Thursday, July 20, 2006

Website Graphs and Such

These are some things that I've found interesting in the last 24 hours.

The "website as graph" application was something I saw a month or to ago, but couldn't find it again. Luckily, I stumbled across it this morning. This is the graph of this blog. To learn what the different colors are, go to their website where you'll have to build a graph in order to see the color-coded key. It is kind of fascinating to watch the graph grow on the screen. It happens kinda slowly and I'm not sure if that is from necessity or by design.

Who are the twentysomethings?
"I'm 24 years old, have a good job, friends. But like many of my generation, I consistently trade actual human contact for the more reliable emotional high of smiles on MySpace, winks on and pokes on Facebook." Read more...

Broadband: Narrowly Applied.
Let's have a party to celebrate slipping to 20th place in the world in broadband penetration to households. The U.S. is now at 44% household penetration as of the most recent data. South Korea leads all countries with 83% broadband penetration, followed by Hong Kong with 81%, Iceland at 74%, Israel at 69.%, and Taiwan at 65% penetration.

Livin' in the Web World
Here's a guy who tries to use nothing but Web 2.0 apps for two weeks (2.0 weeks!). It's not written in the most engaging style, but he does have some interesting observations sprinkled throughout. One quote: "
For years, software makers, notably Microsoft, have struggled with the bloatware dilemma. A small fraction of their users want specialized, elaborate new functions; moreover, the software makers themselves need to keep adding features to justify upgrades. But the more niche features they add, the more complex, buggy, and expensive their programs become, and the more off-putting they can seem to most users. The likes of Voo2do, iOutliner, Google Calendar, and the new Google Spreadsheets have solved this problem by ignoring it." Here's the whole thing...
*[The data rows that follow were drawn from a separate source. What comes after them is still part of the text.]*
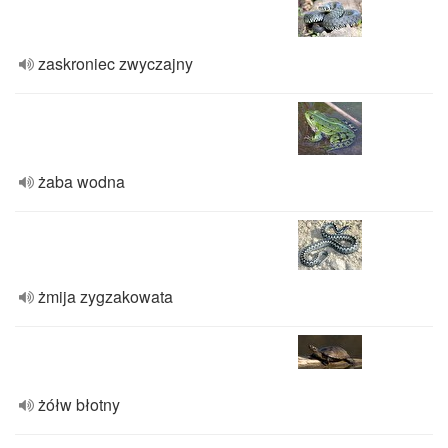
zaskroniec zwyczajny
żaba wodna
żmija zygzakowata
żółw błotny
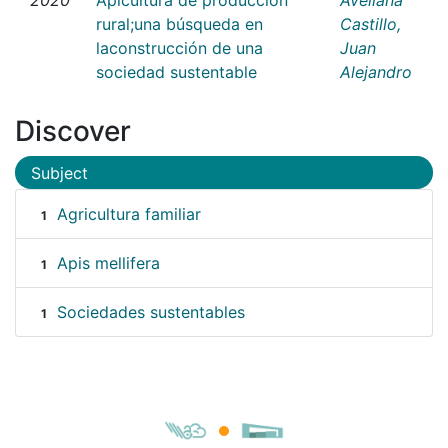
rural;una búsqueda en
Castillo,
laconstrucción de una
Juan
sociedad sustentable
Alejandro
Discover
Subject
Agricultura familiar
1
Apis mellifera
1
Sociedades sustentables
1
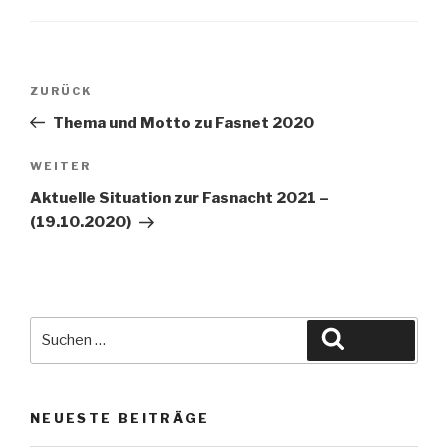
ZURÜCK
Thema und Motto zu Fasnet 2020
WEITER
Aktuelle Situation zur Fasnacht 2021 –
(19.10.2020)
NEUESTE BEITRÄGE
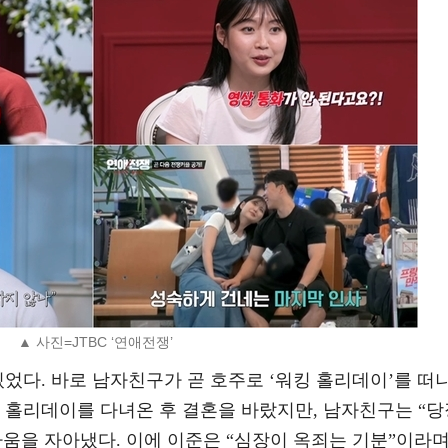
▲ 사진=JTBC ‘연애전쟁’
있었다. 바로 남자친구가 곧 호주로 ‘워킹 홀리데이’를 떠
 홀리데이를 다녀온 후 결혼을 바랐지만, 남자친구는 “당
움을 자아냈다. 이에 이준은 “심장이 옥죄는 기분”이라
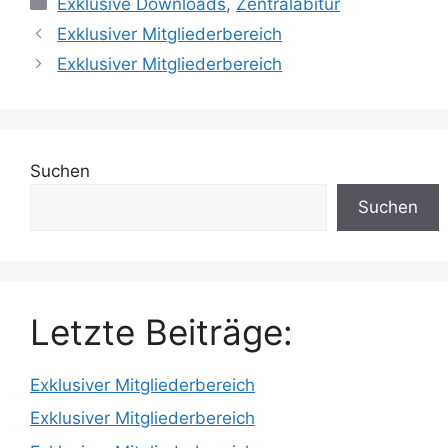
Exklusive Downloads
,
Zentralabitur
Exklusiver Mitgliederbereich
Exklusiver Mitgliederbereich
Suchen
Suchen
Letzte Beiträge:
Exklusiver Mitgliederbereich
Exklusiver Mitgliederbereich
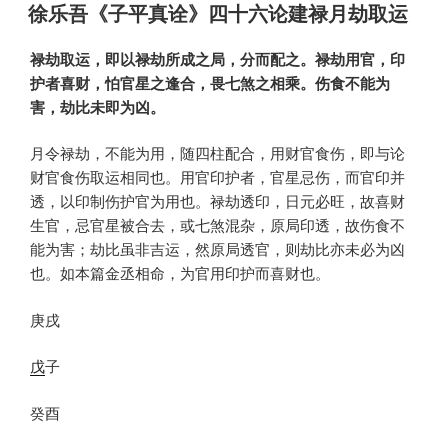
布
徐乐吾《子平真诠》四十六论建禄月劫取运
于
禄劫取运，即以禄劫所成之局，分而配之。禄劫用官，印
护者喜财，怕官星之逢合，畏七煞之相乘。伤食不能为
害，劫比未即为凶。
月令禄劫，不能为用，随四柱配合，用财官食伤，即与论
财官食伤取运相同也。用官印护者，官星忌伤，而官印并
透，以印制伤护官为用也。禄劫透印，日元必旺，故喜财
生官，忌官星被合去，或七煞混杂，原局印透，故伤食不
能为害；劫比虽非吉运，然原局透官，则劫比亦未必为凶
也。如本篇金丞相命，为官用印护而喜财也。
庚戌
戊
子
癸酉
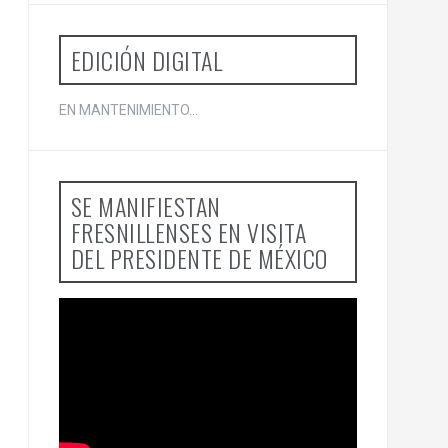
o
r
:
EDICIÓN DIGITAL
EN MANTENIMIENTO...
SE MANIFIESTAN
FRESNILLENSES EN VISITA
DEL PRESIDENTE DE MÉXICO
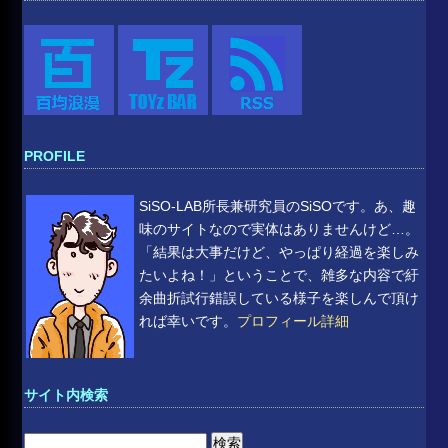
PROFILE
SiSO-LAB所長兼研究員のSiSOです。あ、趣
味のサイトなので実体はありませんけど…。
「結果は大事だけど、やっぱり経過を楽しみ
たいよね！」ということで、雑多な内容で紆
余曲折試行錯誤している様子を楽しんで頂け
れば幸いです。
プロフィール詳細
サイト内検索
検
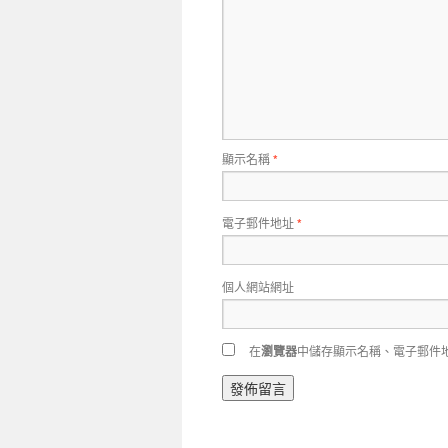
顯示名稱
*
電子郵件地址
*
個人網站網址
在
瀏覽器
中儲存顯示名稱、電子郵件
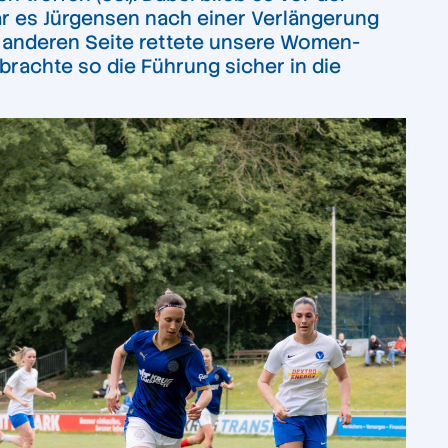
ar es Jürgensen nach einer Verlängerung
er anderen Seite rettete unsere Women-
brachte so die Führung sicher in die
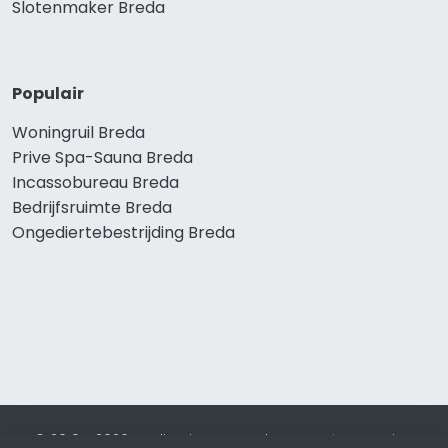
Slotenmaker Breda
Populair
Woningruil Breda
Prive Spa-Sauna Breda
Incassobureau Breda
Bedrijfsruimte Breda
Ongediertebestrijding Breda
© 2019 - 2026 Realisatie en SEO door
SEO-bureau
Lion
Chinese Language and Culture Classes
LSC Online
finally got a little press (very little) about our Chinese class offerings. What is most interesting is that the Twin Cities operation (see WCCC story) gives us a much more favorable story about LSC than the Duluth newspaper story, who as always, feels obligated to make any story about LSC into a story about UMD and LSC. My point is that they each received the same press release from the college.